Linear search optimized in SSE

Implementation of sse:

```TrieNode* trie_next(TrieNode* node, const char letter) {
const int n = node->n;

if (n == 0) {
return NULL;
}

if (n == 1) {
if (node->chars[0] == letter) {
return node->next[0];
} else {
return NULL;
}
}

int dummy;
__asm__ __volatile__ (
"movzbl %%al, %%eax                 \n"
"imul   \$0x01010101, %%eax, %%eax   \n"
"movd   %%eax, %%xmm0               \n"
"pshufd \$0x00, %%xmm0, %%xmm0       \n"
: "=a" (dummy)
: "a" (letter)
);

size_t i, j;
for (i = 0; i < n; i+=16) {
__asm__ __volatile__ (
"movdqa (%%eax), %%xmm1         \n"
"pcmpeqb %%xmm0, %%xmm1         \n"
"pmovmskb %%xmm1, %%eax         \n"
"bsf %%eax, %%eax               \n"
"setz %%ah                      \n"
: "=a" (j)
: "a"  (&(node->chars[i]))
);
if (j < 256) {
return node->next[i+j];
}
}

return NULL;
}
```

This is quite naive implementation, that uses obvious SSE instruction like pcmpeq and pmovmskb.

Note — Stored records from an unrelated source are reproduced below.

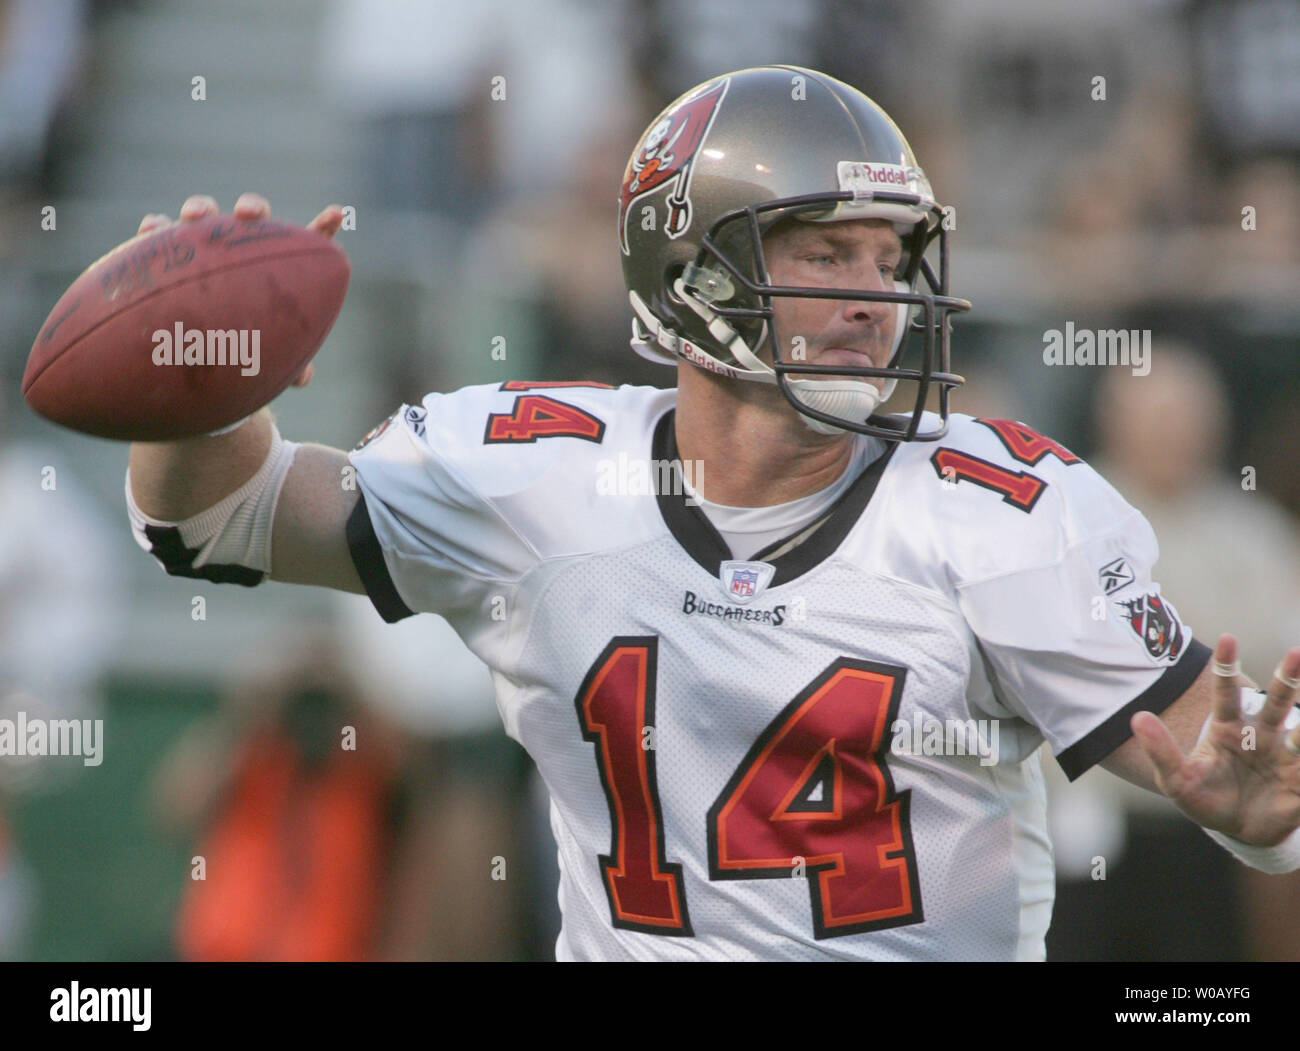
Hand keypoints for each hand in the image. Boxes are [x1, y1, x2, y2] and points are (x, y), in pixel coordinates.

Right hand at [135, 193, 344, 388]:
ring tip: (194, 217)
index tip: (338, 214)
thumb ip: (289, 363)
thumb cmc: (246, 352)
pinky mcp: (168, 253)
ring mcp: (205, 247)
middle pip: (253, 218)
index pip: (306, 245)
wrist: (198, 353)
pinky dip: (156, 227)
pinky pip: (160, 233)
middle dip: (252, 208)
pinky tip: (151, 229)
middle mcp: (242, 249)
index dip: (323, 228)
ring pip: (205, 215)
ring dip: (200, 208)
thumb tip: (303, 379)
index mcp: (278, 268)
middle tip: (248, 216)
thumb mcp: (268, 357)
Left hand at [1132, 634, 1299, 844]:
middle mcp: (1261, 735)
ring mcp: (1285, 755)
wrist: (1238, 831)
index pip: (1225, 693)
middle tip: (1296, 652)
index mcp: (1228, 729)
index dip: (1226, 666)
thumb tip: (1137, 717)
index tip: (1227, 638)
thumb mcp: (1177, 780)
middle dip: (1288, 678)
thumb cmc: (1204, 798)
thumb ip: (1161, 751)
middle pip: (1276, 701)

In one iteration 16 bytes are processed in parallel.

The downside of this method is high setup time, that is really visible when arrays are short.

Experiments

Test programs use two lists:

• dictionary — list of 99171 English words, /usr/share/dict/american-english from Debian;
• input words — list of 133861 English words, splitted text of "The Oddysey" from Project Gutenberg.

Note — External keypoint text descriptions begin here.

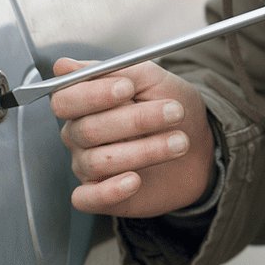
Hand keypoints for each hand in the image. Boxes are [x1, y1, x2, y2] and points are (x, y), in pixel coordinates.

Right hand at [51, 58, 216, 217]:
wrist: (200, 146)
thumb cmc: (171, 108)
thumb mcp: (153, 80)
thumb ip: (115, 70)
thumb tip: (64, 66)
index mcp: (84, 103)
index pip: (65, 99)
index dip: (93, 95)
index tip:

Each test program reads dictionary and build trie, then loads input words into simple array. Finally for each input word call trie_lookup, and this is repeated 100 times.

Tests were run on my old laptop with Penium M. Tests on recent CPU are coming.

Statistics

There are 227979 nodes in trie.

Word length

```len  |  count  |
0 |       0 |
1 |      52 |
2 |     182 |
3 |     845 | ===
4 |    3346 | ==============
5 |    6788 | ==============================
6 |   11278 | ==================================================
7 |   14787 | ==================================================================
8 |   15674 | ======================================================================
9 |   14262 | ===============================================================
10 |   11546 | ===================================================
11 |    8415 | =====================================
12 |    5508 | ========================
13 |    3236 | ==============
14 |    1679 | =======
15 |     893 | ===
16 |     382 | =
17 |     176 |
18 |      72 |
19 |      31 |
20 |      10 |
21 |       3 |
22 |       5 |
23 |       1 |
```

Node degree

```len  |  count  |
0 |   67480 | ======================================
1 |  123210 | ======================================================================
2 |   24418 | =============
3 |    6432 | ===
4 |    3104 | =
5 |    1407 |
6 |     646 |
7 |     359 |
8 |     235 |
9 |     145 |
10 |     124 |
11 |      83 |
12 |      58 |
13 |      48 |
14 |      48 |
15 |      29 |
16 |      25 |
17 |      24 |
18 |      19 |
19 |      22 |
20 |      16 |
21 |      14 |
22 |      11 |
23 |       3 |
24 |       5 |
25 |       4 |
26 |       2 |
27 |       0 |
28 |       1 |
29 |       1 |
30 |       3 |
31 |       1 |
32 |       0 |
33 |       0 |
34 |       0 |
35 |       1 |
36 |       0 |
37 |       0 |
38 |       0 |
39 |       0 |
40 |       0 |
41 |       0 |
42 |       0 |
43 |       0 |
44 |       0 |
45 |       0 |
46 |       0 |
47 |       0 |
48 |       0 |
49 |       0 |
50 |       0 |
51 |       0 |
52 |       0 |
53 |       1 |
```

Results [Pentium M, clocked at 1,5GHz]

procedure min [ms] avg [ms] max [ms]
linear 4501 4517 4543
linear-mtf 4386 4408 4445
linear-mtf-incr 3923 3941 3963
linear-unrolled 4111 4127 4151
sse 3951 3970 4005
binary 4400 4424 4441

As we see linear search is the worst, and binary search is not better. Unrolling loop as always helps, SSE instructions helps too.

But the most surprising is that simple linear search with "incremental" move-to-front strategy beats all methods. As Rob Pike said "Fancy algorithms are slow when n is small, and n is usually small." Proved!

Sources

Sample programs are available at github.